La humanidad, partiendo del principio de los tiempos cuando las primeras moléculas se fueron organizando y abrieron al alba el caldo de la vida, ya tenía dentro el germen que millones de años más tarde resurgiría con las preguntas básicas de nuestro incierto futuro: ¿De dónde venimos? ¿Adónde vamos? ¿Qué somos? ¿Por qué estamos aquí?
Al presente, en los albores del siglo XXI, tan atiborrado de dudas y miedos, tras doblegar los átomos y subirlos a la carreta de la muerte convertida en portadora de la energía nuclear, se nos anuncia con timbales agnósticos, que la base del “alma” humana, o al menos nuestra conciencia del yo, es meramente el producto de una escueta reacción bioquímica del cerebro.
El estudio en psicología cognitiva, neurología y antropología cultural, ha revelado que la mayoría de los creyentes, sea cual sea su culto, tienen interiorizado un modelo extremadamente antropocéntrico de Dios.
Es decir, no solamente posee una figura humana, “sino que utiliza los mismos procesos de percepción, razonamiento y motivación que las personas”.
Algunos neurocientíficos apuntan que esa conjetura representaría el más grande triunfo de la ciencia sobre la religión, y las estructuras de la fe se desmoronarían.
En el pensamiento Pentecostés del medioevo, el alma era, en claro concepto de la verdad, la tradición venida de la misma filosofía grecorromana.
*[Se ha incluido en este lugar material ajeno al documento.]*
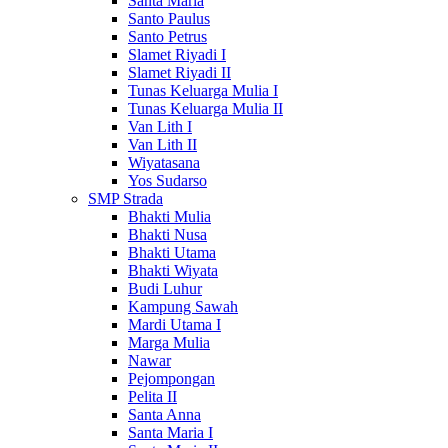
Santa Maria
Santo Paulus
Santo Petrus
Slamet Riyadi I
Slamet Riyadi II
Tunas Keluarga Mulia I
Tunas Keluarga Mulia II
Van Lith I
Van Lith II
Wiyatasana
Yos Sudarso
SMP Strada
Bhakti Mulia
Bhakti Nusa
Bhakti Utama
Bhakti Wiyata
Budi Luhur
Kampung Sawah
Mardi Utama I
Marga Mulia
Nawar
Pejompongan
Pelita II
Santa Anna
Santa Maria I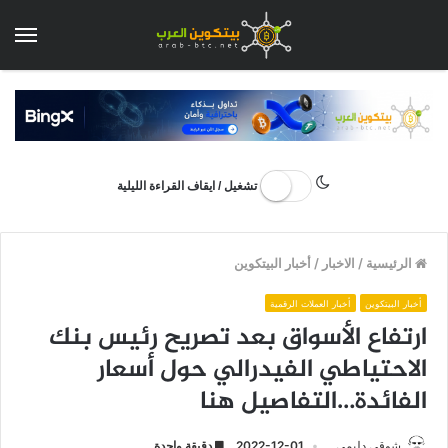
الق
تشغيل / ايقاف القراءة الليلية
الرئيسية
/
الاخبار
/
أخبار البيتكوين
أخبار البيتكوين
أخبار العملات الرقمية
ارتفاع الأسواق بعد تصريح رئيس بنك
الاحتياطي الفيدرالي حول أسعار
الفائدة…التفاصيل هنا
شوقي دليمي
2022-12-01
دقيقة واحدة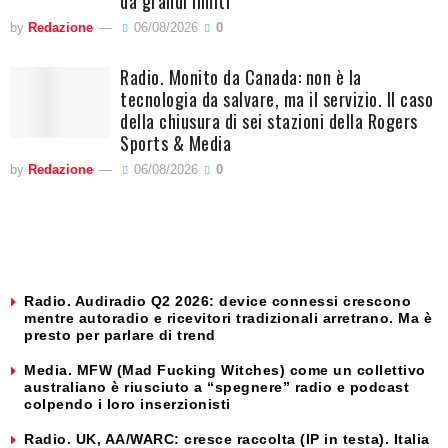
da grandi limiti
by
Redazione
06/08/2026
0
Radio. Monito da Canada: non è la
tecnologia da salvare, ma il servizio. Il caso
della chiusura di sei stazioni della Rogers
Sports & Media
by
Redazione
06/08/2026
0
Radio. Audiradio Q2 2026: device connessi crescono
mentre autoradio e ricevitori tradizionali arretrano. Ma è
presto per parlare di trend
Media. MFW (Mad Fucking Witches) come un collettivo
australiano è riusciuto a “spegnere” radio e podcast
colpendo i loro inserzionisti
Radio. UK, AA/WARC: cresce raccolta (IP in testa). Italia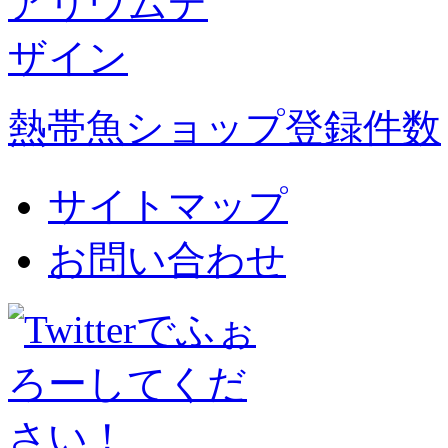
熱帯魚ショップ登録件数
サイトマップ
お問い合わせ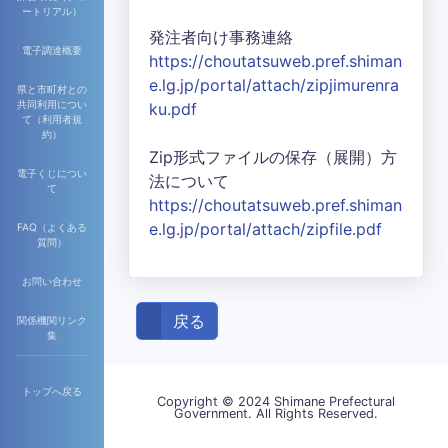
ートリアル）
発注者向け事務連絡
電子調達概要
https://choutatsuweb.pref.shiman
e.lg.jp/portal/attach/zipjimurenra
県と市町村との
共同利用につい
ku.pdf
て（利用者規
約）
Zip形式ファイルの保存（展開）方
電子くじについ
法について
て
https://choutatsuweb.pref.shiman
e.lg.jp/portal/attach/zipfile.pdf
FAQ（よくある
質問）
お問い合わせ
戻る
関係機関リンク
集
トップへ戻る
Copyright © 2024 Shimane Prefectural
Government. All Rights Reserved.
Ahora hay dudas, y se habla de que en nuestra mente, ese concepto de “alma”, es una simple internación de células nerviosas, proyectadas en la parte posterior del córtex meníngeo.
Siendo muy niños nos enseñaron un precepto hasta entonces claro: “Nuestra alma nos da vida, es espiritual y nunca muere, y con el cuerpo forma al hombre”.
Si fuera cierta la teoría de que el “espíritu” es una simple reacción química, y aceptar con ello que la promesa de una vida eterna ha sido una artimaña de las religiones, nos llevará al yermo más espeluznante, y ese día la raza humana no estará sola, sino desolada, y el “homo erectus”, convertido en el “homo sapiens”, emprenderá el instante crucial de su inflexión.
El judío Maimónides, en la Andalucía musulmana, revelaba: “Solo nos es dado discutir lo que Dios no es”.
Droineau matizó: “El mundo material ha tenido un Curvier, la atmósfera de Newton. Todos conocen, pues, la atracción del mundo material, pero ¿dónde están los Curvier y los Newton del alma?”
Uno profesa, a estas alturas de la empinada existencia, la misma fe del cenobita solitario, y cree que el alma – su aliento intrínsico - es la medida del Universo.